Commentary: Of cyberporn and democracy

The U.S. is guilty of imperial hubris, say Bush administration detractors at home and abroad. Which means a blend of high-and-mightiness and high-hattedness. And the practitioners of this school of geopolitics are firmly convinced the U.S. holds the moral high ground, which justifies geopolitical hoity-toitiness.

As one surveys domestic airwaves, the high ground quickly gives way to a swamp. Howard Stern and Jerry Springer, the uncrowned kings of unadulterated smut, have shared some of the highest ratings in television history. One can now purchase a one-night stand on the World Wide Web, which provides 24,395 women, with their nude pictures, in the Washington region alone.

The Ten Commandments are now multiple choice. And late night comedians have suggested that if Moses were to come down from Mount Sinai today, he would probably have a hard time finding a publisher.

Lecturing the rest of the world on the virtues of democracy is somewhat at odds with the deification of Stern and his elevation to the electronic pantheon of a recent 20-minute segment on "60 Minutes." Mainstream media honor him with the title of "shock jock." But he would be more accurately described as the plug-ugly epitome of scatological sex schlock. The man who can get women to bare their breasts or behinds on the air, and nudge wannabe porn queens into explaining likes and dislikes with scores of casual sex partners, has been competing for media attention with the Iraqi insurgency.

In one recent week, Stern made it on to NBC's "Today" show; Larry King's global interview program on CNN; David Letterman's comedy hour; FOX's O'Reilly hour; and on the cover of New York magazine, along with a flattering, seven-page story. Media critic Howard Kurtz said all this adulation "gives news organizations license to walk on the smutty side while pretending to hold their collective noses."

With Stern, anything goes. The more intimate and embarrassing and tormenting, the better. He has been earning $25 million a year with foul language and wind-breaking noises on the air. But he got tired of paying fines (only $2 million so far) to the watchdogs of the Federal Communications Commission, or so he said, and switched to a five-year, $500 million contract with Sirius satellite radio, where 2.5 million of his 10 million fans have already agreed to pay $14 a month where he will be seen and heard on "iN Demand Networks."

The adult adulation of Stern coincided with the announcement Heidi Fleiss, the notorious Los Angeles madam, was opening the world's first brothel for women 80 miles northwest of Las Vegas.

The American promoters of democracy in the Middle East are blissfully ignorant about cyberporn sites in the United States - 1.8 million Web sites that offer several hundred million pornographic web pages, a 20-fold increase in just five years. In August 2005 alone, some 70 million voyeurs dropped in to assist the cybersex industry generate some $5 billion a year.

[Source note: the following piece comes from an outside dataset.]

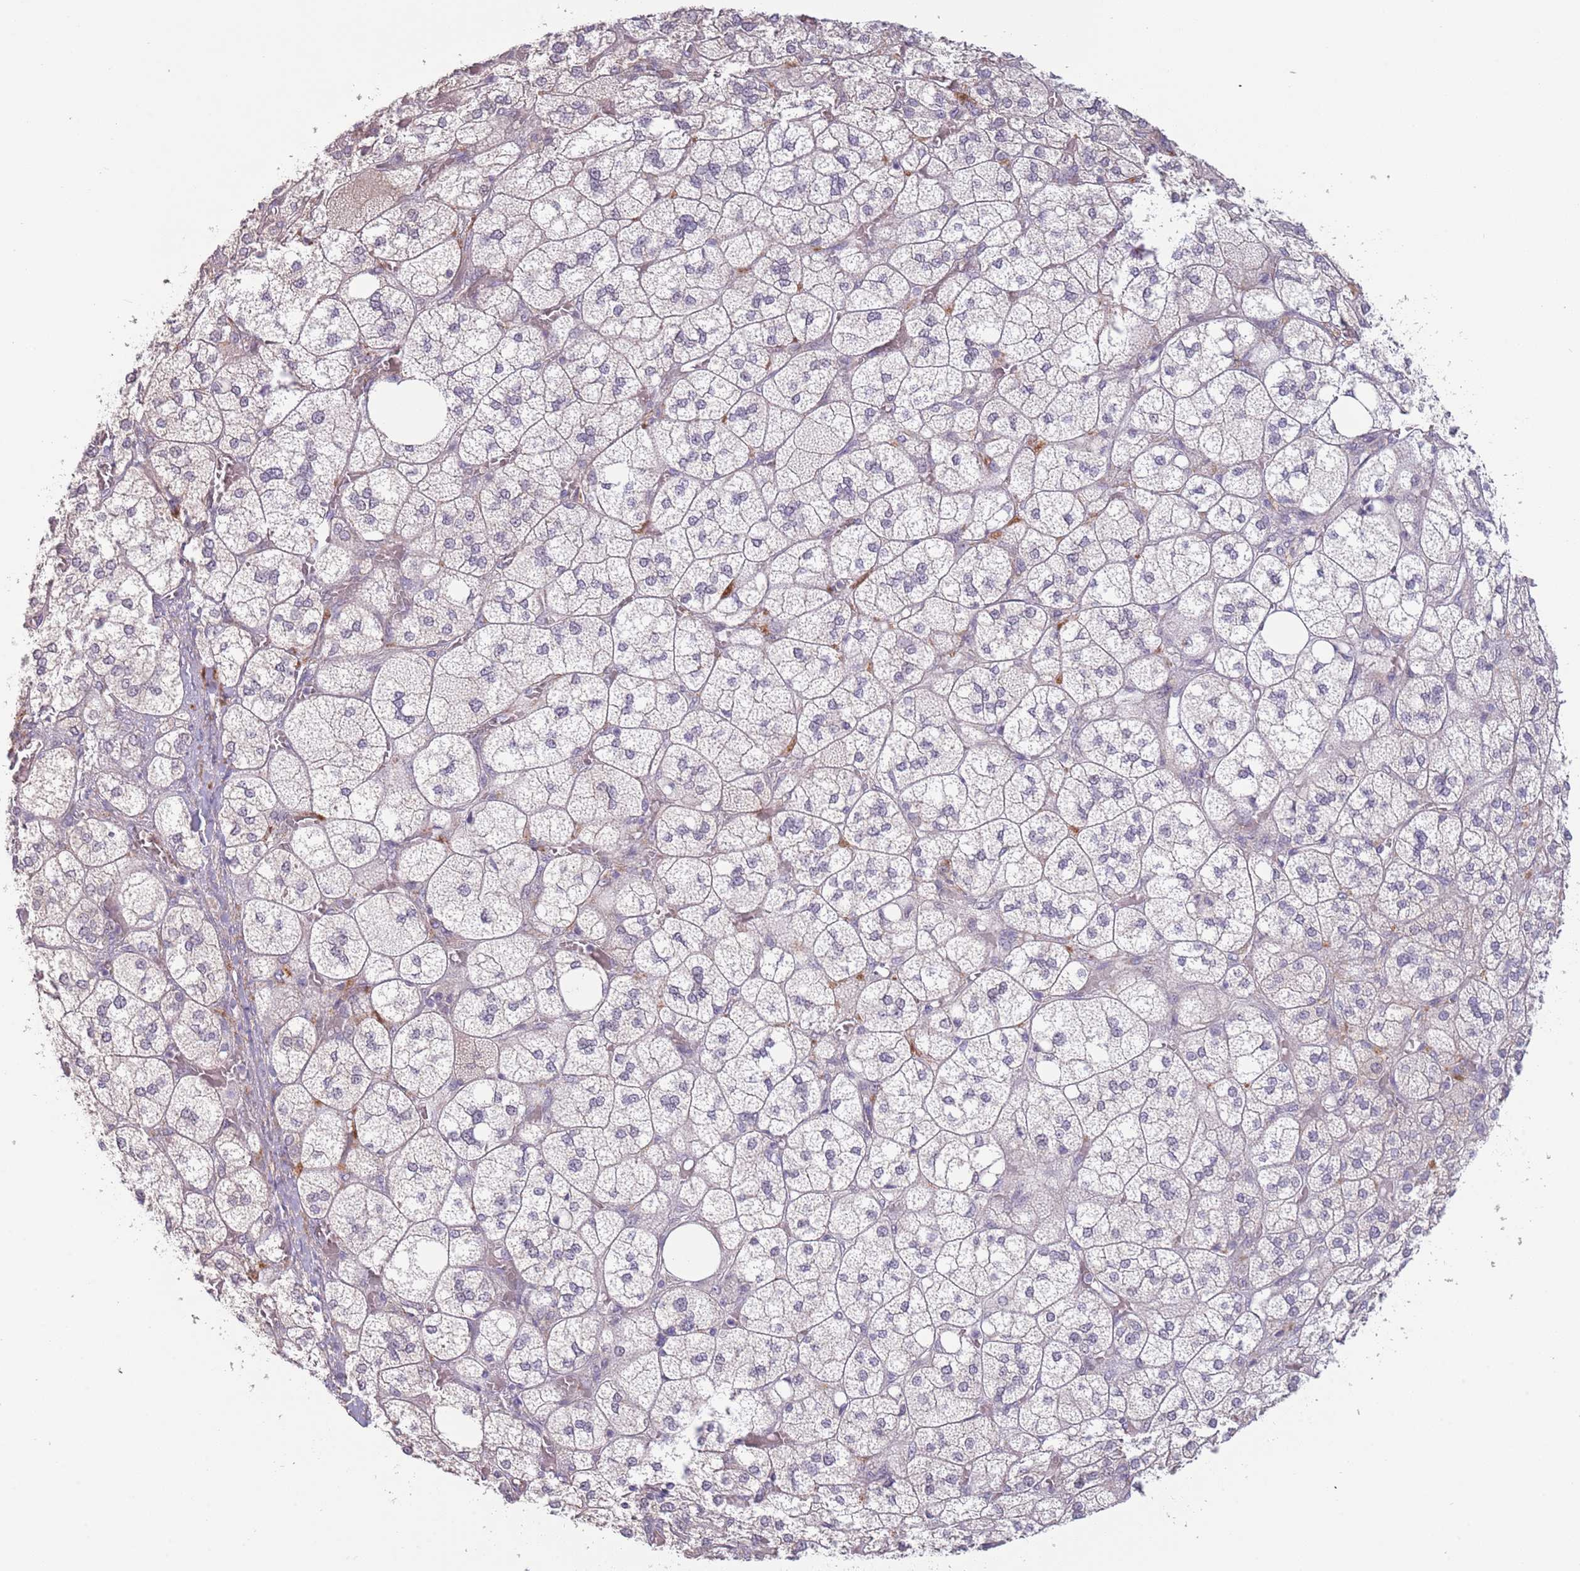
{"staining": {"intensity": "moderate", "quantity": "25%-75%", "location": "cytoplasmic/membranous"}, "tissue": "adrenal gland", "cell_type": "Glandular cells", "image_type": "normal", "snomed": [{"axis": "morphology", "description": "Normal tissue, NOS"}, {"axis": "topography", "description": "Adrenal gland"}], "caption": "Immunohistochemical staining of unremarkable human adrenal gland shows medium levels of moderate cytoplasmic/membranous expression in about 25%-75% of glandular cells.", "gene": "SAV1", "patient": {"sex": "male", "age": 61}}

There is also a steady growth in child pornography that now number several thousand sites. Babies and toddlers are appearing on the net with alarming frequency. Typical age is between 6 and 12. More than 20,000 new images of child pornography are posted on the Internet every week.

One in five children who uses computer chat rooms has been approached over the Internet by pedophiles, according to Britain's Detective Superintendent Keith Akerman, quoted in the Daily Telegraph. Almost 90 percent of sexual solicitations were made either in chat rooms or with Instant Messages (used by some 20 million youth).

Adult content on mobile phones are expected to hit $1 billion in worldwide revenues in 2005, according to the market research firm Juniper Research ("Adult to Mobile: Personal Services"). Pornography has moved in quick progression from desktop computer to cell phones and now iPods.

The adult film industry keeps getting bigger from year to year. Some 6,000 porn movies a year are filmed, most of them in or near Los Angeles, grossing several billion dollars a year.

Computer-users, including children, can download hardcore sex acts, bestiality, bondage and domination, sadomasochism (including the torture and mutilation of women for sexual gratification) and child pornography. Many of the women used are trafficked from former communist countries and forced into porn and prostitution by the smugglers. Another $10 billion is made from the illicit smuggling of some 200,000 girls and young women per year to strip clubs and brothels (legal in some countries).

The administration talks about launching a broad assault on the porn-pushers from Hollywood producers to hotels that advertise X-rated features on television. But the skin-flick porn biz - under the name of "Free Speech Coalition" - is fighting back to defend smut in all its horrendous forms under the First Amendment.

Pity poor Karen Hughes, the undersecretary of state for Public Diplomacy. Her job is to persuade the rest of the world, particularly the Arab countries, that the lack of democracy and First Amendment rights, is keeping them from joining the modern world. The recent HBO series "Rome" was a timely reminder how amorality, decadence and indolence gnawed at the foundations of the world's then most powerful empire.